2 x jaebo wp-40 http://www.amazon.com/Jebao-WP-40-Ma.../dp/B00FSALYTS I can't really go anymore than that, this already tends to move some of my sand around, but have toyed with the idea of getting a smaller one to put somewhere, I just don't know where since these are on the left and right blowing the back wall (rocks) and down the front wall.
return pump: diablo dc5500
I tend to use another pump to manually blow off all the rocks into the water column when I do the water change, but I did not do it this time.
I believe I do have nassarius (love them coming out of the sand :P) cerith, and astraea I had some turbos but they always seemed to end up upside down, and dead... so I think I'll leave those guys out. Although after the dino battle, it seems to be a lot less snails, so I think it's killed off some of them too. Probably time to get some more, mainly I wanted to make sure I didn't have another outbreak of those before I spent the cash!

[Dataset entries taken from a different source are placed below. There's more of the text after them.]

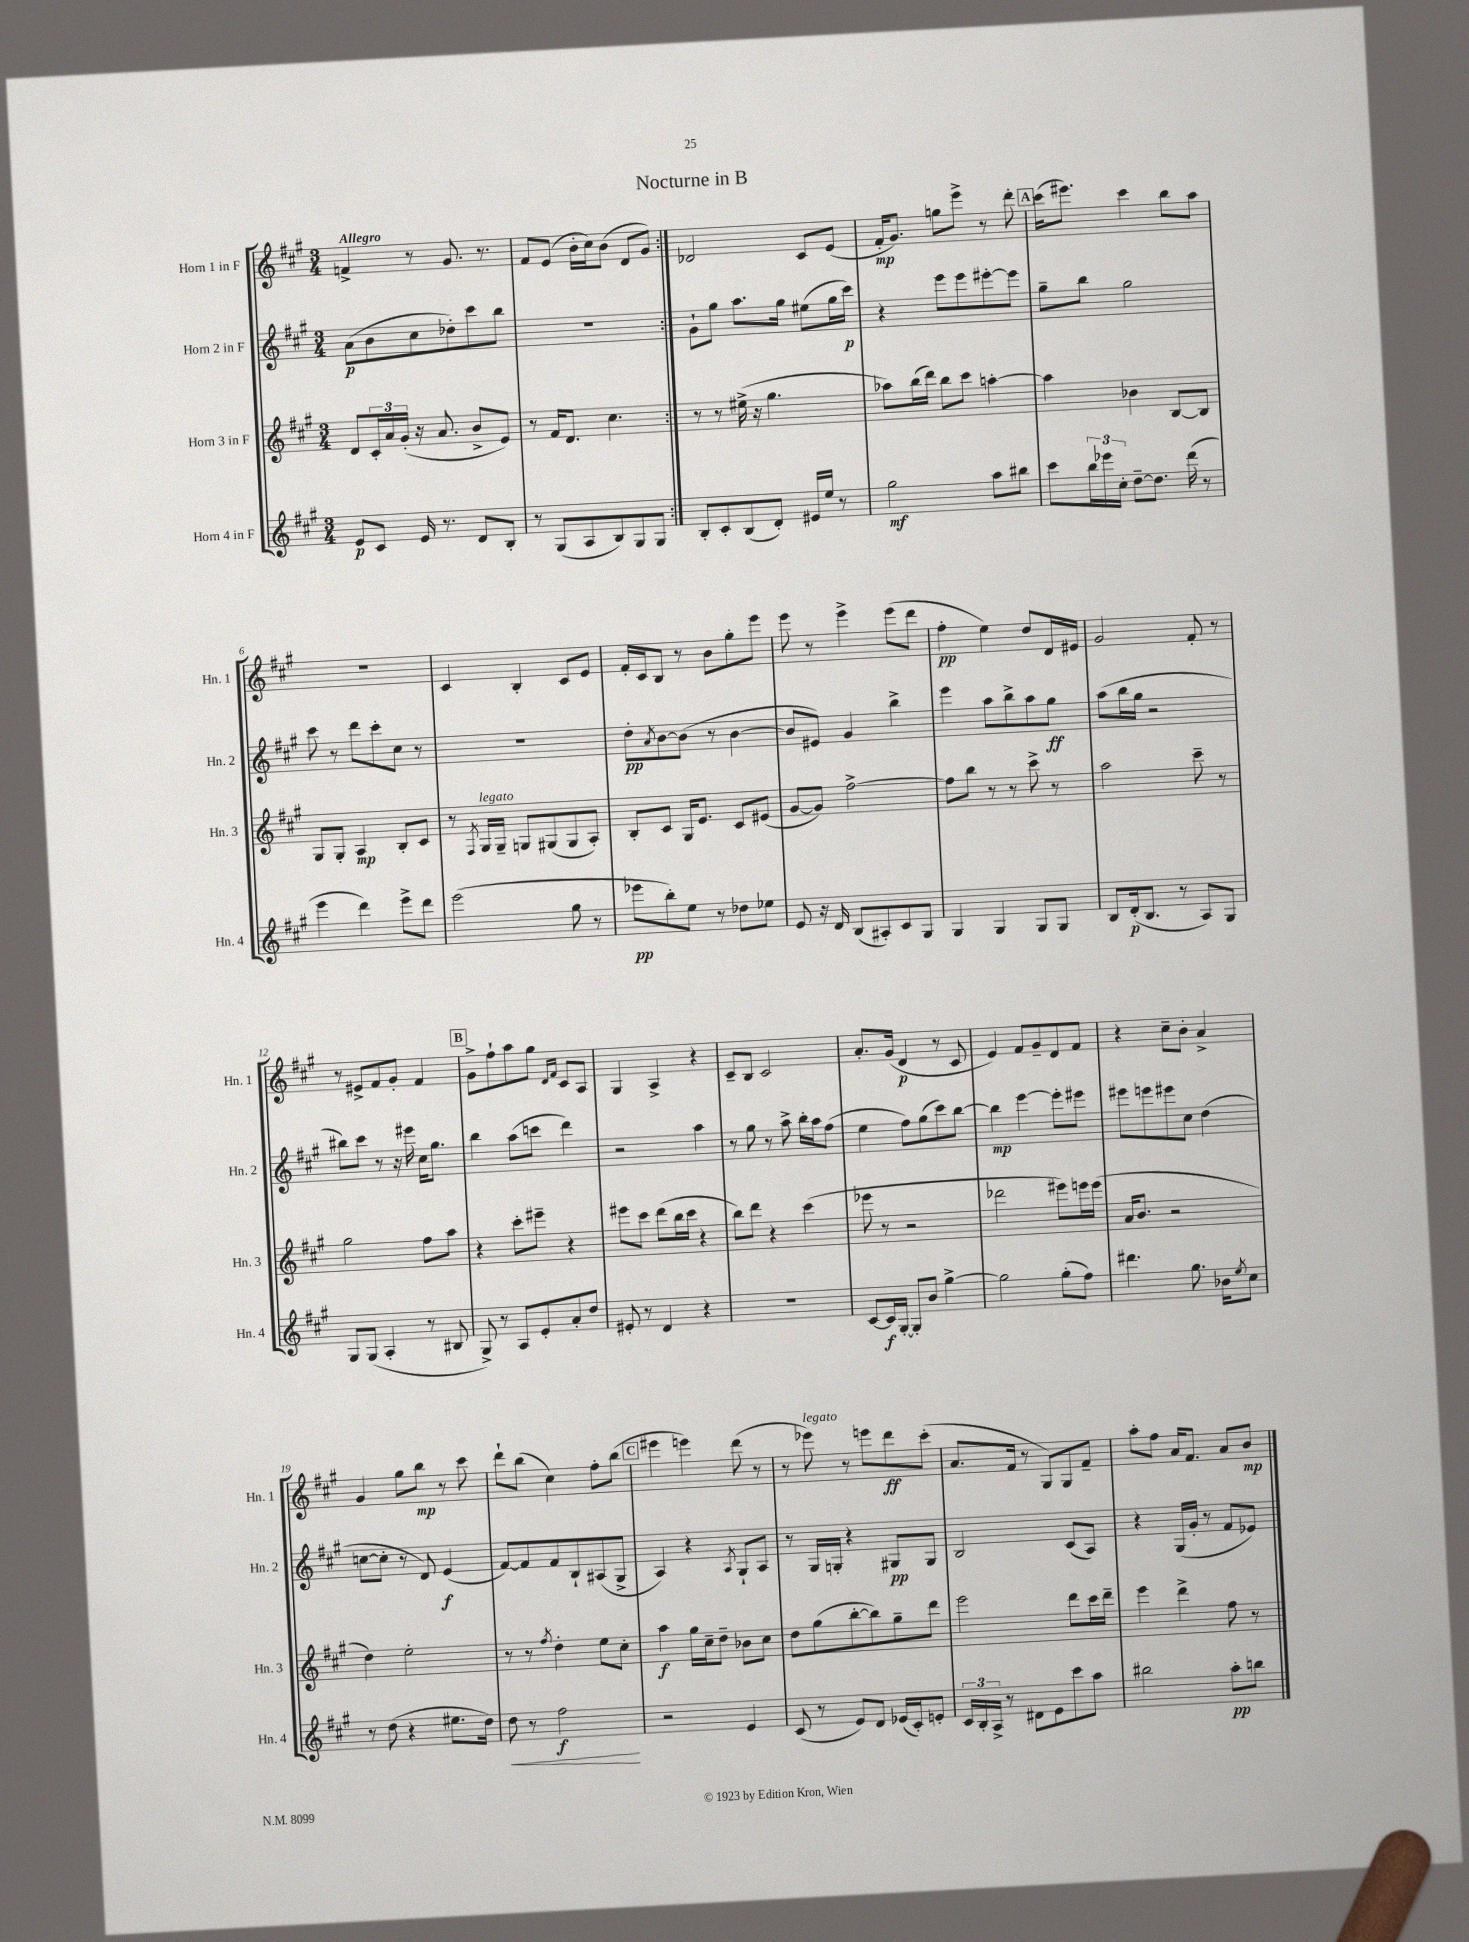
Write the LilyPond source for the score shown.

\header { title = "Nocturne in B" }
<<
\new StaffGroup <<
\new Staff = "s0" \with { instrumentName = "Horn 1 in F" shortInstrumentName = "Hn. 1" } {
    \clef treble \key a \major \numericTimeSignature \time 3/4 \tempo "Allegro"
    \repeat volta 2 { f'4-> r8 gis'8. r8. |
    fis'8 e'8( b'16-. cis''16) b'8( d'8 gis'8) | }
    des'2 cis'8 e'8( |
    fis'16-.\mp gis'8.) g''8 e'''8-> r8 d'''8-. |
    \mark \markup { \box "A" } cis'''16( eis'''8.) cis'''4 b''8 a''8 |
    R2. |
    cis'4 b4-. cis'8 e'8 |
    fis'16-. cis'16 b8 r8 b'8 gis''8-. e'''8 |
    e'''8 r8 e'''4-> e'''8( d'''8 |
    fis''4-.\pp e''4) d''8 d'16 eis'16 |
    gis'2 fis'8-. r8 |
    r8 eis'8-> fis'8 gis'8-. fis'4 |
    \mark \markup { \box "B" } gis'8-> fis''8-! a''8 gis''8 \grace { d'16 fis'16 } cis'8 a8 |
    gis4 a4-> r4 |
    cis'8-- b8 cis'2 |
    a'8.-. gis'16( d'4\p r8 cis'8 |
    e'4) fis'8 gis'8-- d'8 fis'8 |
    r4 cis''8-- b'8-. a'4-> |
    gis'4 gis''8 b''8\mp r8 cis'''8 |
    d'''8-! b''8( cis''4) fis''8-. b''8( |
    \mark \markup { \box "C" } eis'''4 e'''4) d'''8( r8 |
    r8 ees'''8^\markup { \italic "legato" }) r8 e'''8 d'''8\ff cis'''8-.( |
    a'8. fis'16 r8 gis8) gis8 fis'8-- |
    a''8-. fis''8 a'16 fis'8. a'8 b'8\mp \bar "|." |
}
\new Staff = "s1" \with { instrumentName = "Horn 2 in F" shortInstrumentName = "Hn. 2" } {
    \clef treble \key a \major \numericTimeSignature \time 3/4
    \repeat volta 2 { a'8\p( b'8 cis''8 des''8-.) cis'''8 b''8 |
    R2. | }
    gis'8-! gis''8 a''8. gis''16 eis''8( gis''16 cis'''16\p) |
    r4 e'''8 e'''8 eis'''8~-. eis'''8 |
    \mark \markup { \box "A" } gis''8-- b''8 gis''2 |
    cis'''8 r8 d'''8 cis'''8-. cis''8 r8 |
    R2. |
    d''8-.\pp \acciaccatura { a'8 } b'8~ b'8( r8 b'4~ |
    b'8 eis'8) gis'4 b''4-> |
    e'''4 a''8 b''8-> a''8 gis''8\ff |
    a''8( b''16 gis''16 r2 |
    bis''8) cis'''8 r8 r16 eis'''16 cis''16 gis''8. |
    \mark \markup { \box "B" } b''4 a''8( c'''8 d'''4) |
    r2 a''4 |
    r8 gis''8 r8 a''8-> b''16-. a''16 fis''8( |
    e''4 fis''8) gis''8( cis'''8) b''8~ |
    b''4\mp e'''4~ e'''8-. eis'''8 |
    eis'''8 e'''8 eis'''8 cis''8 d''4( |
    c''8~ c''8-. r8 d'8) e'4\f( |
    fis'8~) fis'8 fis'8 b8-! ais8( gis8-> |
    \mark \markup { \box "C" } a4) r4 \acciaccatura { a8 } gis8-! a8 |
    r8 gis16 g16-. r4 gis8\pp gis8 |
    b2 cis'8( a8) |
    r4 gis16( gis'16-. r8 fis'8 ees'8) \bar "|." |
}
\new Staff = "s2" \with { instrumentName = "Horn 3 in F" shortInstrumentName = "Hn. 3" } {
    \clef treble \key a \major \numericTimeSignature \time 3/4
    \repeat volta 2 { d'8 \tuplet 3/2 { cis'16-. a'16 gis'16-.( } r16 a'8. b'8-> e'8) |
    r8 fis'16 d'8. cis''4. | }
    r8 r8 eis''16->( r16 gis''4. |
    aes''8) b''16( d'''16) b''8 cis'''8 a''4~-. |
    \mark \markup { \box "A" } a''4 bes'4 b8~ b8 |
    gis8 gis8-. a4\mp b8-. cis'8 |
    r8 \acciaccatura { fis8 } gis16^\markup { \italic "legato" } gis16-- g8 gis8( gis8 a8-.) |
    b8-. cis'8 gis16 e'8. cis'8 eis'8( |
    gis'8~ gis'8) fis''2~-> |
    fis''8 b''8 r8 r8 cis'''8-> r8 |
    a''2 cis'''8-- r8 |
    gis''2 fis''8 a''8 |
    \mark \markup { \box "B" } r4 cis'''8-. eis'''8-- r4 |
    eis'''8 cis'''8 d'''8( b''16 cis'''16 r4 |
    b''8) d'''8 r4 cis'''4( |
    ees'''8 r8 r2 |
    des'''2 eis'''8) e'''16 e'''16( |
    a'16 b'8. r2 |
    d''4) e''2-. |
    r8 r8 \acciaccatura { fis''8 } d''4-. e''8 cis''8-. |
    \mark \markup { \box "C" } a''4\f gis''16 cis''16-- d''8-- bes'8 cis''8 |
    d''8 gis''8( b''8~-. b''8) gis''8-- d'''8 |
    e'''2 d'''8 cis'''16 d'''16-- |
    e'''4 d'''4-> fis''8 r8 \bar "|." |
}
\new Staff = "s3" \with { instrumentName = "Horn 4 in F" shortInstrumentName = "Hn. 4" } {
    \clef treble \key a \major \numericTimeSignature \time 3/4
    \repeat volta 2 { e'8\p cis'8 e'16 r8. d'8 b8-. |
    r8 gis8( a8 b8) gis8 gis8 | }
    b8-. cis'8-. b8( d'8-.) eis'16 e''16 r8 |
    gis''2\mf a''8 bis''8 |
    \mark \markup { \box "A" } cis'''8 \tuplet 3/2 { b''16 ees'''16 cis''16-. } d''8~-- d''8. d'''16( r8 |
    e'''4 d'''4) e'''8-> d'''8 |
    e'''2( gis''8 r8 |
    ees'''8\pp b''8-.) e''8 r8 des''8 ees''8 |
    e'8 r16 d'16 b8( ais8-.) cis'8 gis8 |
    gis4 gis4 gis8 gis8 |
    b8 d'16-.\p( b8. r8 a8) gis8 |
    gis8 gis8( a4-. r8 bis8 |
    \mark \markup { \box "B" } gis8->) r8 a8 e'8-. a'8-. d''8 |
    eis'8-. r8 d'4 r4 |
    R2. |
    cis'8~ cis'16\f gis16~-. gis8-. b'8 gis''4~-> |
    gis''2 gis''8-.( fis''8) |
    dis'''4. gis''8. bes'16 \acciaccatura { e''8 } cis''8 |
    r8 d''8( r4 eis''8. d''16) |
    d''8\< r8 fis''2\f\! |
    \mark \markup { \box "C" } r2 e'4 |
    cis'8( r8 e'8) d'8 ees'16( cis'16-.) e'8-. |
    \tuplet 3/2 { cis'16 b16-. a16-> } r8 dis'8 e'8 cis'''8 a''8 |
    bis''2 a''8-.\pp b''8 \bar "|." |
}
>>
>>
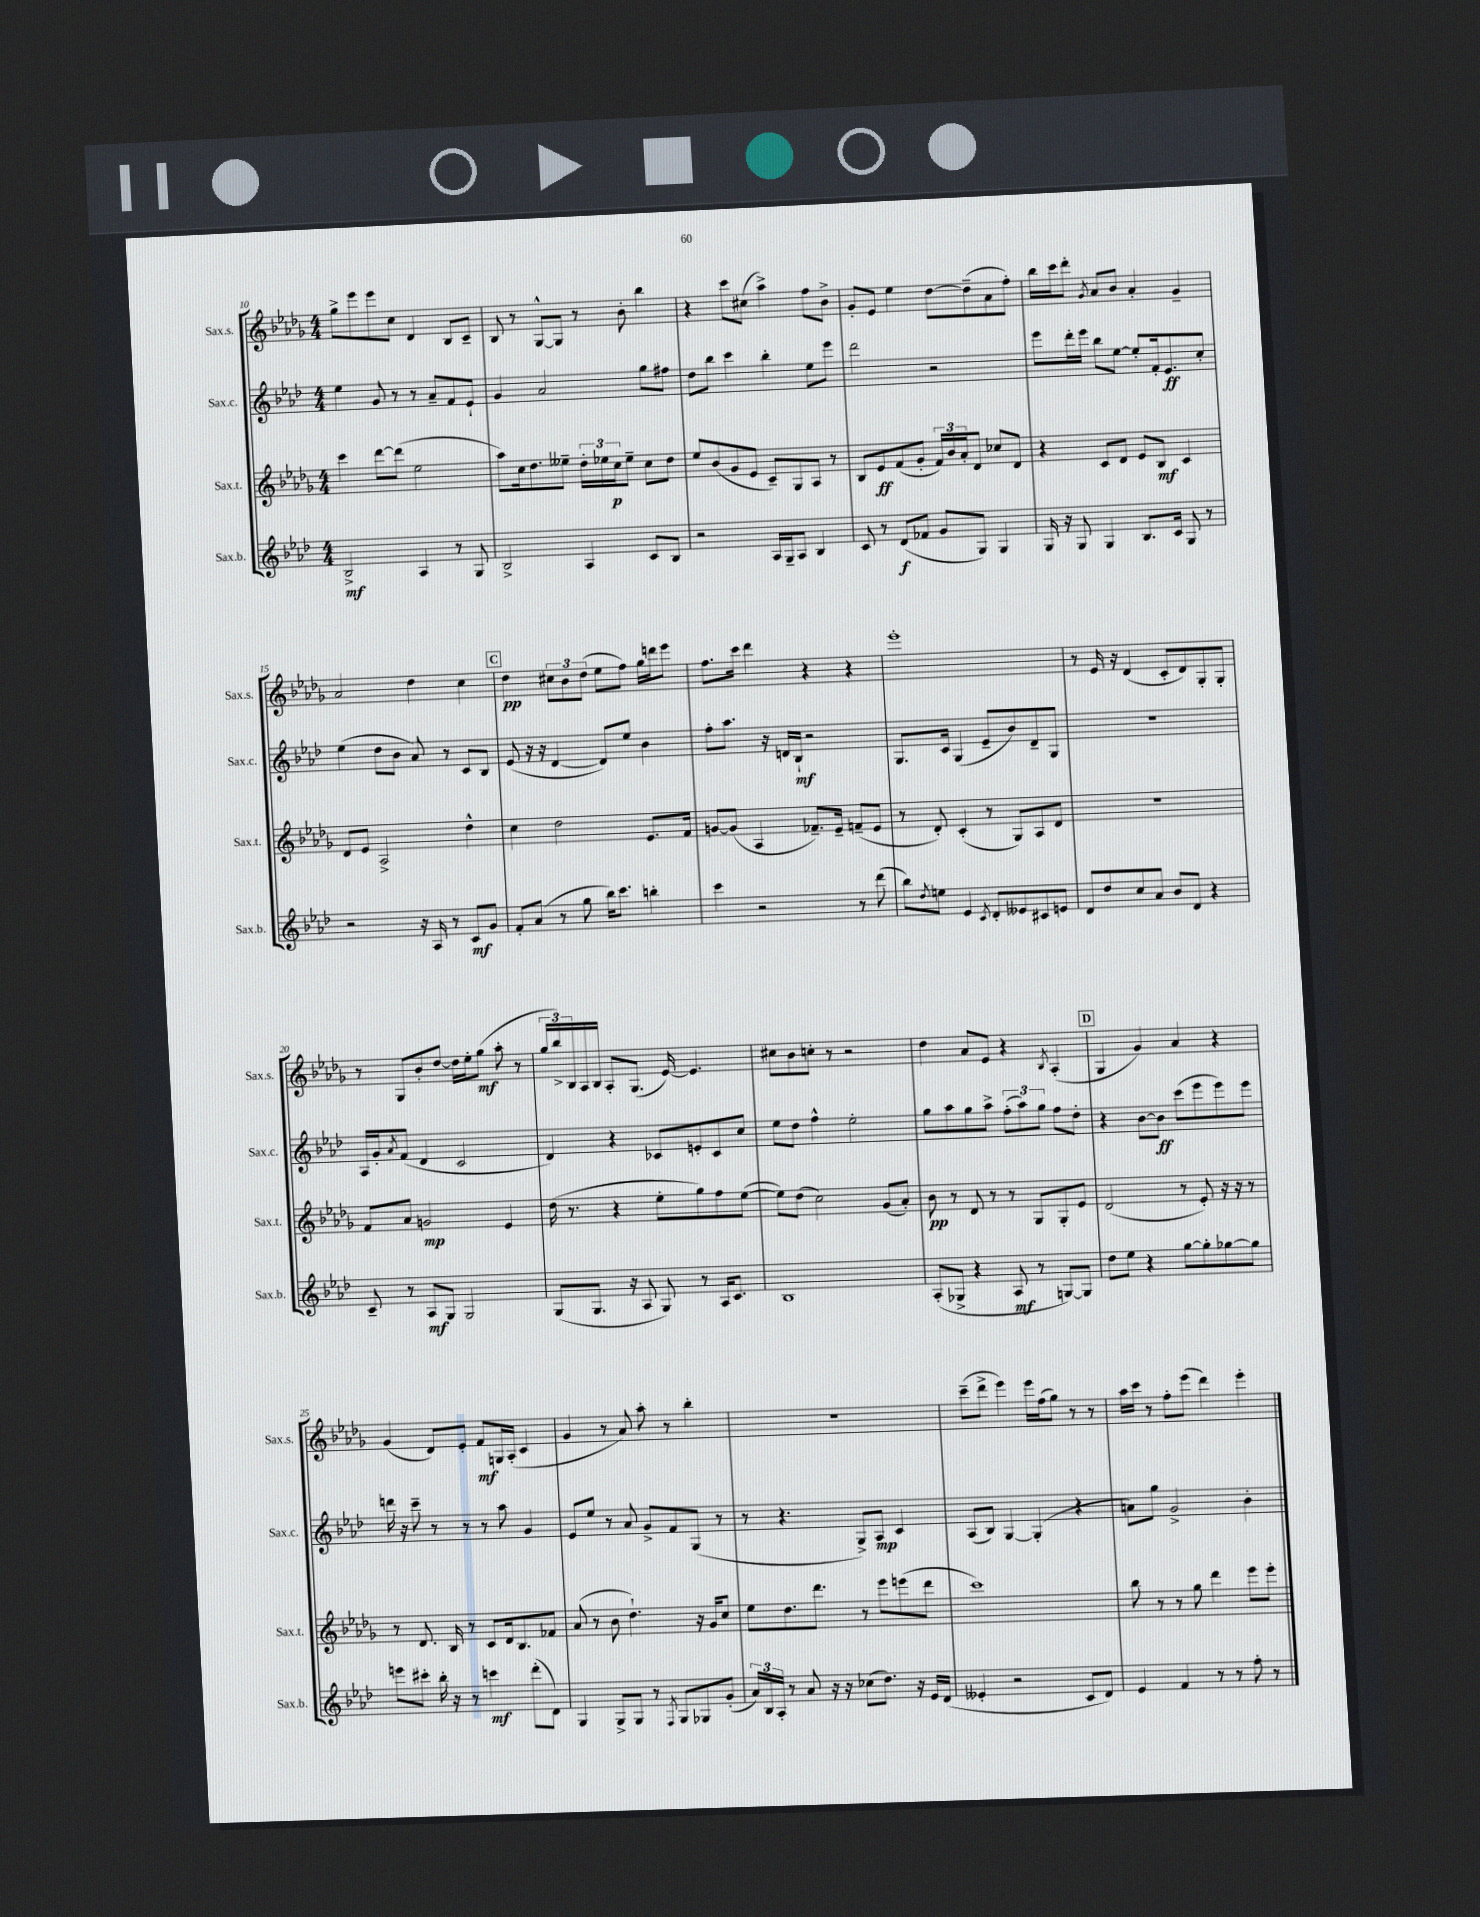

OH and you mention lights... I'm running two Kessil a360we tuna blues... so I don't think it's a bulb going out. http://www.marineandreef.com/Kessil_...p/rke33739.htm
Last edited by adnedarn; 07-11-2015 at 08:59 PM. Reason: added lights
Andrew it seems that you definitely have a great setup
Everything just points to bad luck on a water change & it should be gone in a few days. Yep can never have 2 many snails I believe & those nassarius are very cool!
Those are my favorite types of pumps b/c they can not get clogged & great lights as well. I would love to see some of your corals if you have any other pics. I did a test with verious easy & difficult zoanthids (since many grow so well) with t5s, metal halide, & led. I got the best growth with MH but under LED the colors turned out amazingly vibrant & didn't need a chiller.